IG: Our Personnel Strength Can’t Cope with Current Security Challenges

IG: Our Personnel Strength Can’t Cope  with Current Security Challenges

Adedayo Akinwale in Abuja

The Inspector General of Police, Mr. Mohammed Adamu has decried that the personnel strength of the Force cannot cope with the current security challenges facing the country.

Adamu, who was represented by the Deputy Inspector General of Police (DIG) Operations, Mr.
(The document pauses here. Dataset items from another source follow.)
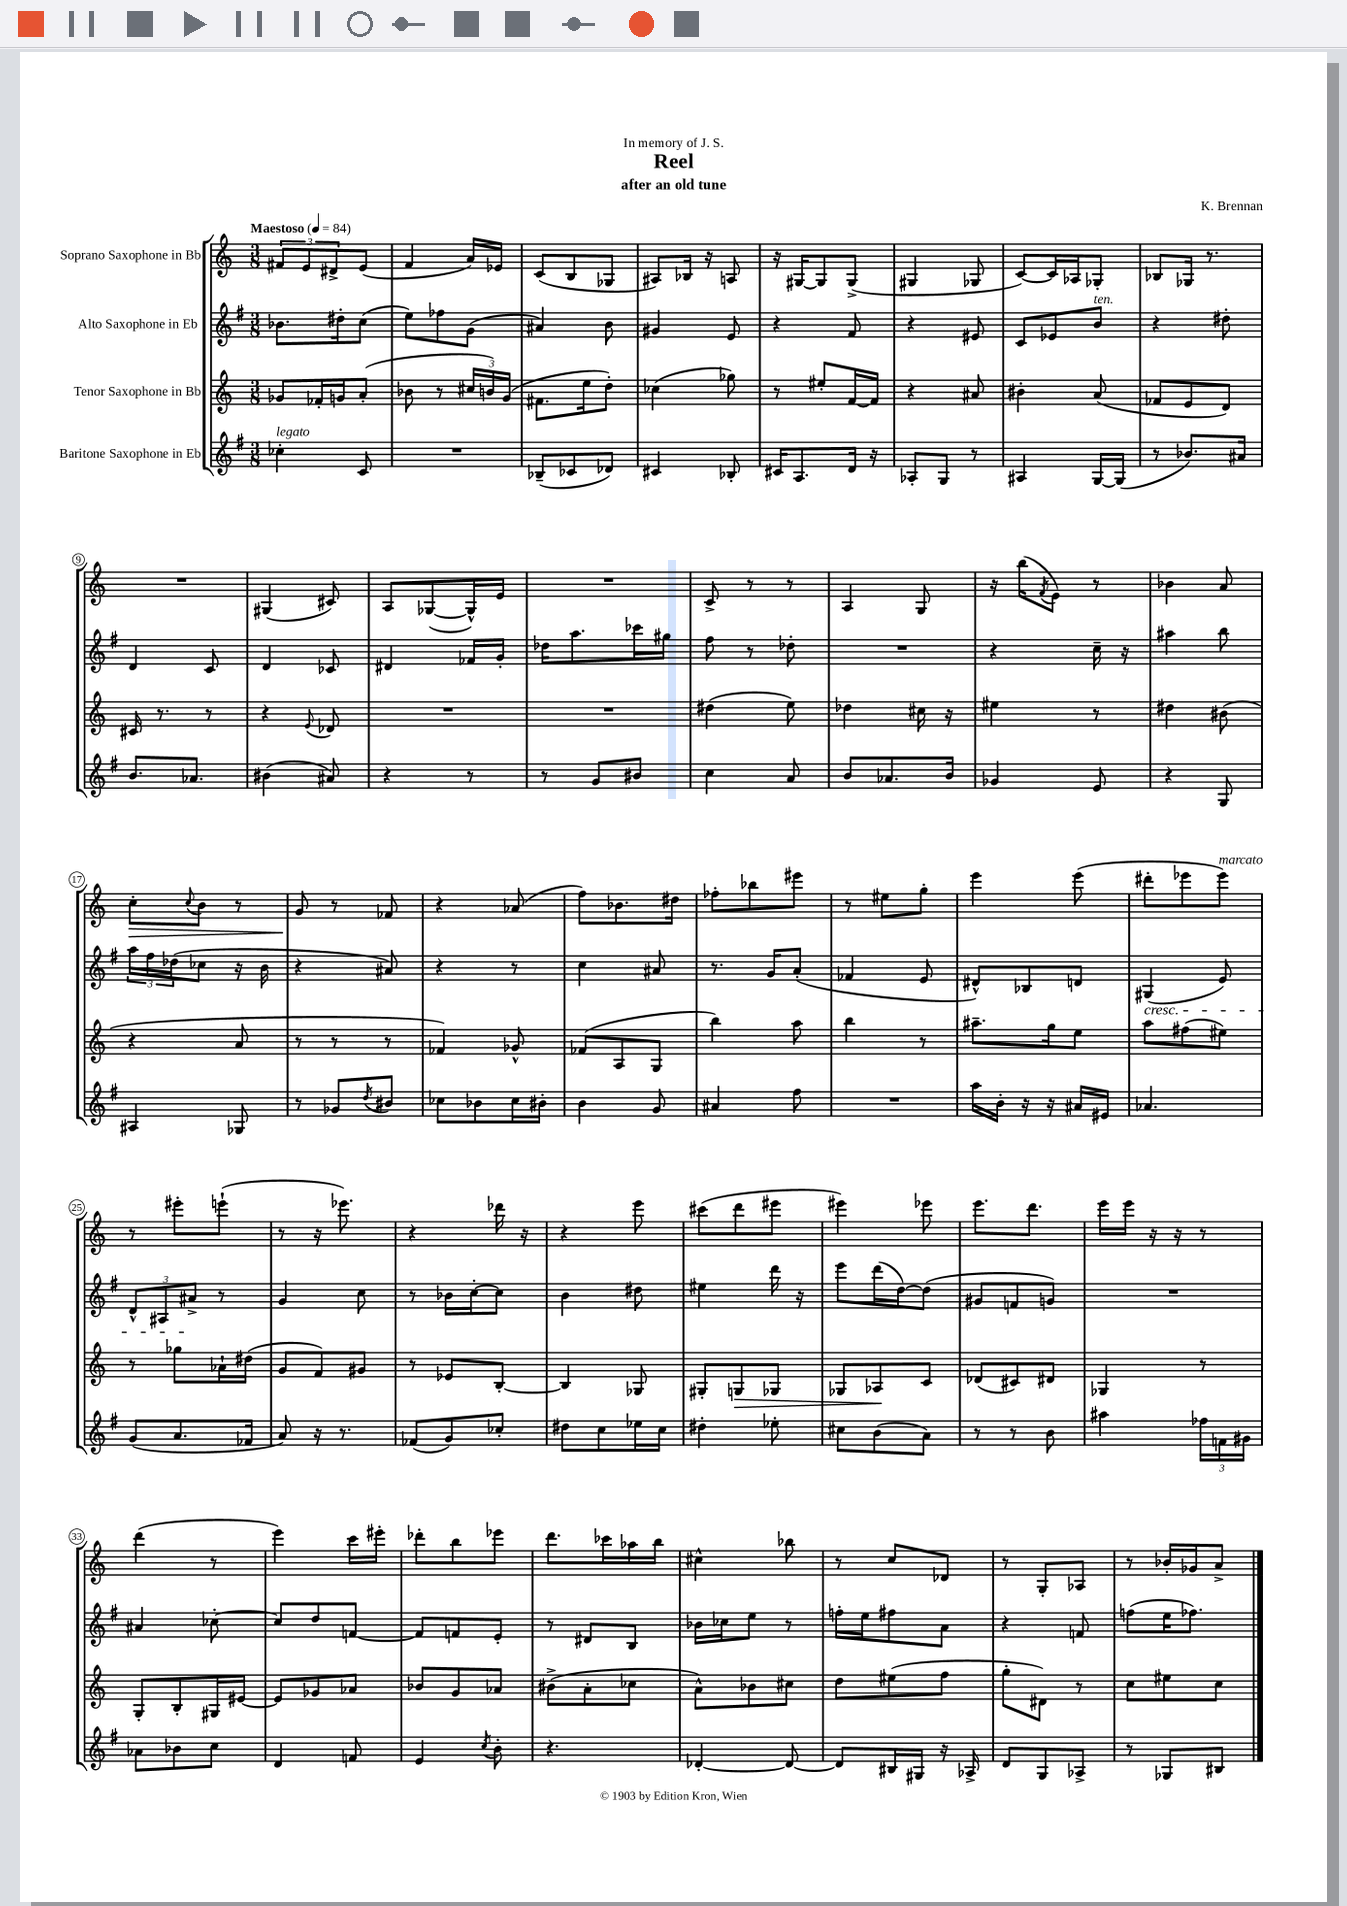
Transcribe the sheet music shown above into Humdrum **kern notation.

**kern	**kern	**dynam	**kern	**kern	**dynam
*part4	*part3	*part3	*part2	*part1	*part1
*staff4	*staff3	*staff3	*staff2	*staff1	*staff1
*I"Baritone Saxophone in Eb	*I"Tenor Saxophone in Bb	*	*I"Alto Saxophone in Eb	*I"Soprano Saxophone in Bb	*
*clefG2	*clefG2	*	*clefG2	*clefG2	*
*k[f#]	*k[]	*	*k[f#]	*k[]	*
*M3/8	*M3/8	*	*M3/8	*M3/8	*
*MM84	*MM84	*	*MM84	*MM84	*
=1	=1	=1	=1	=1	=1
!	!	!	!	!LO:TX:a:B:t=Maestoso	!
!LO:TX:a:i:t=legato	!	!	!	!	!
4cc-X'\	8g-X/L	.	8.b-X\L	12f#X/L	.
.	.	.	.	12e/	.
.	16f-X'/L	.	.	.	.
.	.	.	.	12d#X^/	.
.	16gn/J	.	16dd#X'\k	.	.
8c/	(8a'/J	.	(8cc\J	(8e/J	.
=2	=2	=2	=2	=2	=2
4.r	8b-X\	.	8ee\L)	4f/	.
.	8r	.	8ff-X\	.	.
.	24cc#X/LL	.	(8g\J	16a/LL)	.
.	24bn/)	.	.	.	.
.	.	.	.	16e-X/JJ	.
.	(24g/JJ	.	.	.	.
=3	=3	=3	=3	=3	=3
(8B-X~/L	8.f#X\L	.	4a#X/)	(8c/L	.
8c-X/	.	.	.	8B/	.
.	16ee\k	.	.	.	.
8d-X/J)	8dd'\J)	.	8b\	8G-X/J	.
=4	=4	=4	=4	=4	=4
4c#X/	(4cc-X\	.	4g#X/	8A#X/L)	.
.	.	.	.	16B-X/Jk	.
.	.	.	.	16r	.
8B-X'/	8gg-X\)	.	8e/	8An/	.
=5	=5	=5	=5	=5	=5
16c#X/KL	8r	.	4r	16r	.
8.A/	.	.	.	[16G#X/KL	.
.	8ee#X'/L	.	.	8G#/]	.
16d/Jk	[16f/L	.	8f#/	(8G#^/J	.
16r	16f/JJ]	.	.	.	.
=6	=6	=6	=6	=6	=6
8A-X'/L	4r	.	4r	4G#X/	.
8G/J	.	.	.	.	.
8r	8a#X/	.	8e#X/	8G-X/	.
=7	=7	=7	=7	=7	=7
4A#X/	4b#X'\	.	8c/L	[8c/L)	.
.	.	.	8e-X/	16c/L]	.
.	.	.	.	16A-X/J	.
!	!	!	!LO:TX:a:i:t=ten.	!	!
[16G/LL	(8a/	.	8b/J	8G-X'/J	.
(16G/JJ]	.	.	.	.	.
=8	=8	=8	=8	=8	=8
8r	8f-X/L	.	4r	8B-X/L	.
8.b-X/L)	8e/	.	.	16G-X/Jk	.
.	.	.	.	8.r	.
.	8d/J)	.	8dd#X'\	.	.
16a#X/Jk	.	.	.	.	.
!!LO:LB:g=z
=9	=9	=9	=9	=9	=9
8.b/L	16c#X/	.	4d/	4.r	.
.	8.r	.	.	.	.
8.a-X/J	.	.	.	.	.
.	8r	.	8c/	.	.
=10	=10	=10	=10	=10	=10
(4b#X\	4r	.	4d/	(4G#X/	.
.	8qqe/	.	.	.	.
8a#X/)	8d-X/	.	8c-X/	8c#X/)	.
=11	=11	=11	=11	=11	=11
4r	4.r	.	4d#X/	8A/L	.
.	.	.	.	([8G-X/	.
8r	.	.	16f-X/LL	16G-^^/L])	.
.	.	.	16g'/JJ	16e/JJ	.
=12	=12	=12	=12	=12	=12
8r	4.r	.	16dd-X\KL	4.r	.
.	.	.	8.aa\	.	.
8g/L	.	.	.	.	.
8b#X/J	.	.	16ccc-X\L	.	.
.	.	.	16gg#X\JJ	.	.
=13	=13	=13	=13	=13	=13
4cc\	(4dd#X\	.	8ff#\	8c^/	.
.	.	.	8r	8r	.
8a/	8ee\)	.	8dd-X'\	8r	.
=14	=14	=14	=14	=14	=14
8b/L	4dd-X\	.	4.r	4A/	.
8.a-X/	.	.	.	.	.
.	16cc#X\	.	.	8G/	.
16b/Jk	16r	.	.	.	.
=15	=15	=15	=15	=15	=15
4g-X/	4ee#X\	.	4r	16r	.
.	.	.	.	(16bb\KL	.
.	.	.	.	8qf/	.
.	.	.	.	8e\J)	.
8e/	8r	.	16cc~\	8r	.
.	.	.	16r	.	.
=16	=16	=16	=16	=16	=16
4r	4dd#X\	.	4aa#X\	4b-X\	.
8G/	(8b#X\	.	8bb\	8a/	.
!!LO:LB:g=z
=17	=17	=17	=17	=17	=17
!	!	!	!	!	!LO:HP:b
4A#X/	4r	.	24aa\LL	8cc'\L	>
.	.	.	24ff#\	.	.
.	.	.	(24dd-X\J	.	.
.	.	.	.	8qqcc/	.
.	.	.	8cc-X\J	8b\J	.
8G-X/	8a/	.	16r	8r	.
.	.	.	16b\	.	.
=18	=18	=18	=18	=18	=18
8r	8r	.	4r	8g/	.
8g-X/L	8r	.	.	8r	]
8qdd/	.	.	.	.	.
8b#X/J	8r	.	8a#X/)	8f-X/	.
=19	=19	=19	=19	=19	=19
8cc-X\L	4f-X/)	.	4r	4r	.
8b-X\	.	.	.	.	.
16cc-\L	8g-X^^/	.	8r	(8a-X/	.
16b#X'\JJ	.	.	.	.	.
=20	=20	=20	=20	=20	=20
4b\	(8f-X/L	.	4cc\	8ff\L)	.
.	8A/	.	.	8.b-X\	.
8g/	8G/J	.	8a#X/	.	.
.	.	.	.	16dd#X\Jk	.
=21	=21	=21	=21	=21	=21
4a#X/	4bb\)	.	8.r	8ff-X'\L	.
.	.	.	.	8bb-X\	.
.	.	.	16g/KL	.	.
8ff#\	8aa\	.	(8a'/J	8eee#X\J	.
=22	=22	=22	=22	=22	=22
4.r	4bb\	.	4f-X/	8r	.
.	.	.	.	8ee#X\L	.
.	8r	.	8e/	8gg'\J	.
=23	=23	=23	=23	=23	=23
16aa\LL	8.aa#X~\L	.	8d#X^^/L)	4eee\	.
16b'\JJ	.	.	.	.	.
16r	.	.	8B-X/	.	.
16r	16gg\k	.	.	.	.
16a#X/LL	8ee\J	.	8dn/J	(8eee\	.
16e#X/JJ	.	.	.	.	.
=24	=24	=24	=24	=24	=24
!	!	!	!LO:TX:b:i:t=cresc.	!	!
4.a-X/	8aa\L	.	(4G#X/	8ddd#X'\L	.
.	(8ff#X\	.	.	8eee-X\	.
!	!	!	!	!LO:TX:a:i:t=marcato	!
.	8ee#X\J)	.	8e/)	8eee-\J)	.
!!LO:LB:g=z
=25	=25	=25	=25	=25	=25
(8g/L	8r	.	12d^^/L	8r	.
.	.	.	12A#X/	.	.
8.a/	8gg-X\L	.	.	8eee#X'\L	.
.	.	.	12a#X^/J	.	.
.	16a-X`\L	.	8r	(8eeen`\J	.
16f-X/Jk	(16dd#X\JJ	.	.	.	.
=26	=26	=26	=26	=26	=26
8a/)	8g/L	.	4g/	8r	.
16r	8f/)	.	.	16r	.
8.r	.	.	.	8.eee-X\)	.
.	8g#X/J	.	8cc\	.	.
=27	=27	=27	=27	=27	=27
(8f-X/L	8r	.	8r	4r	.
8g/)	8e-X/L	.	16b-X\LL	.	.
.	.	.	[16cc'\J	.	.
8cc-X'/J	[8B'/J	.	8cc\J]	16ddd-X\	.
.	.	.	.	16r	.
=28	=28	=28	=28	=28	=28
8dd#X\L	4B/]	.	4b\	4r	.
8cc\	.	.	.	.	.
16ee-X\L	8G-X/	.	8dd#X\	8eee\	.
16cc\JJ	.	.	.	.	.
=29	=29	=29	=29	=29	=29
4dd#X'\	8G#X'/L	.	4ee#X\	(8ccc#X\L	.
!	!	!LO:HP:b	!	!	!
.	8Gn/	>	.	8ddd\	.
8ee-X'\	8G-X/J	.	16ddd\	8eee#X\J	.
.	.	.	16r	.	.
=30	=30	=30	=30	=30	=30
8cc#X\L	8G-X/L	.	8eee\L	4eee#X\)	.
(8b\	8A-X/	.	(16ddd\L	.	.
.	.	.	[16dd\J)	.	.
8a\J)	8c/J	]	(8dd\J]	8eee-X\	.
=31	=31	=31	=31	=31	=31
8r	(8d-X/L	.	8g#X/L	8.eee\L	.
8r	8c#X/)	.	8fn/	.	.
.	.	.	.	8.ddd\J	.
8b\	8d#X/J	.	8gn/J)	.	.
=32	=32	=32	=32	=32	=32
4aa#X\	4G-X/	.	4.r	16eee\LL	.
.	.	.	.	16eee\JJ	.
.	.	.	.	16r	.
.	.	.	.	16r	.
24ff-X\LL	8r	.	.	8r	.
24fn\	.	.	.	.	.
24g#X\JJ	.	.	.	.	.
!!LO:LB:g=z
=33	=33	=33	=33	=33	=33
8a-X\L	8G'/L	.	4a#X/	(4ddd\	.
8b-X\	8B'/	.	.	.	.
8cc\J	16G#X/L	.	[8cc-X'\	8r	.
.	[16e#X/JJ	.	.	.	.
=34	=34	=34	=34	=34	=34
4d/	8e#/L]	.	8cc-/L]	4eee\)	.
.	8g-X/	.	8dd/	.	.
8fn/	8a-X/J	.	[8fn/J	16ccc\LL	.
.	.	.	.	16eee#X'\JJ	.
=35	=35	=35	=35	=35	=35
4e/	8b-X/L	.	8f/L]	8ddd-X'\L	.
.	8g/	.	8fn/	8bb\	.
8qcc/	.	.	.	.	.
8b'\	8a-X/J	.	8e'/J	8eee-X\J	.
=36	=36	=36	=36	=36	=36
4.r	(8b#X^\L	.	8r	8.ddd\L	.
.	8a'\	.	8d#X/L	.	.
.	.	.	.	16ccc-X\L	.
.	8cc-X\J	.	8B/J	16aa-X\	.
.	.	.	.	16bb\JJ	.
=37	=37	=37	=37	=37	=37
[4d-X'/	8a^^\L)	.	16b-X\LL	4cc#X^^\	.
.	.	.	16cc-X\J	.	.
.	8b-X\	.	8ee\J	.	.
8d-/_	8cc#X\J	.	8r	8bb-X\	.
=38	=38	=38	=38	=38	=38
8d-/L]	8dd\L	.	16ffn'\LL	8r	.
.	.	.	16ee\J	.	.
16B#X/L	(8ee#X\	.	8ff#X\	8cc/L	.
16G#X/JJ	.	.	.	.	.
16r	8ff\J	.	8a\J	8d-X/J	.
16A-X^/	.	.	.	.	.
=39	=39	=39	=39	=39	=39
8d/L	8gg'\L	.	4r	8r	.
8G/	8d#X\J)	.	.	8G'/L	.
8A-X^/J	8r	.	8fn/	8A-X/J	.
=40	=40	=40	=40	=40	=40
8r	8cc\L	.	(8ffn\L	8r	.
8G-X/L	8ee#X\	.	16ee\K	16b-X'/LL	.
.	.	.	8.ff-X\J)	16g-X/J	.
8B#X/J	8cc\J	.	.	8a^/J	.
==	==	==	==	==	==
*-	*-	*-	*-	*-	*-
Abdulmajid Ali, disclosed this yesterday in Abuja at a public hearing organised by the House of Representatives Committee on Police Affairs, with the theme ‘Repositioning the Nigeria Police for an Enhanced Delivery’.

He said that an a aggregation of the reports of the various Police Reform Committees under the current democratic dispensation indicated that the major challenges inhibiting optimal police service delivery included gross underfunding, inadequate personnel, poor remuneration and welfare regime, among others.

Adamu explained that a comparative analysis between Nigeria and South Africa Police showed that while in 2018 the South African police got 46.87 billion rand or N1.1372 trillion for visible policing programme with a 6.89 per cent growth projection up to 2021/2022 financial year, the Nigeria Police had to do with N35 billion appropriation and an eventual release of N20 billion for capital and overhead expenditure.

He stated: “Inadequate personnel to cope with the expanding and increasingly complex requirements of policing Nigeria’s growing population and crime profile. A strength of a about 302,000 police officers police a population of about 200,000,000 is definitely inadequate.”

Adamu noted that this runs short of UN standard for policing, stipulating a ratio of 1:350/400 people and called for “a sustainable recruitment of at least 50,000 personnel every year for the next 10 years to address the manpower inadequacy.”

He added that in Kenya for example, a Police Constables take home earning is about 34,907 Shilling or N126,000, whereas his Nigerian counterpart earns unfortunately less than N50,000, stressing that pitiably, this earning comes down to N12,000 to N18,000 of retirement.

Adamu said that the paucity of funds has over the years made it impossible for an average Police Officer to be adequately trained and retrained for an enhanced service delivery, saying that an improvement in this area would no doubt enhance professionalism in terms of weapons handling, investigation and human rights observance operational equipment deficiency

Adamu noted that not less than 1,000 Amoured Personnel Carriers (APCs); 250,000 assault rifles/corresponding ammunition, 2,000,000 tear gas canisters/smoke grenade, 200,000 Riot Gunners and Smoke Pistols, 1,000 Tracking Devices, 774 Operational Drones, among others are needed to cover the length and breadth of the nation’s infrastructural and Logistics Deficit Gap between the citizens and the Police .

He further called on the lawmakers to review obsolete laws regulating police functions and enactment of requisite laws to aid the police institutional and human capacity orientation, as well as optimal police service delivery in line with modern dictates.

On his part, a former IG and Chairman of the Police Service Commission (PSC), Alhaji Musiliu Smith said there was need to go beyond rhetorics by highlighting necessary measures to take that would certainly go a long way in ensuring earliest repositioning of Nigeria Police for enhanced service delivery.

He noted that the old tradition of ensuring proper vetting of prospective candidates during recruitment must be embraced again.

He said mental/ psychiatric test be included as part of conditions for recruitment into the Police to ensure that only people of sound mind find themselves into the force.

On his part, Oba of Lagos, Rilwan Akiolu, stated categorically that the problem facing the police force started with President Muhammadu Buhari when he was a military Head of State in 1984.

He said: “All these problems we are discussing, honestly, I will not say, I’m fed up. I only thank God that this our present Head of State is trying to put the police into perspective now, because the problem of police started with him in 1984, that is the truth.

“The report of Babalakin Commission of Enquiry did not fight against security or anything. But the army thought Shagari was equipping the Striking Mobile Force to rival the army. There is no way the police can rival the army, they are better serviced and better equipped.”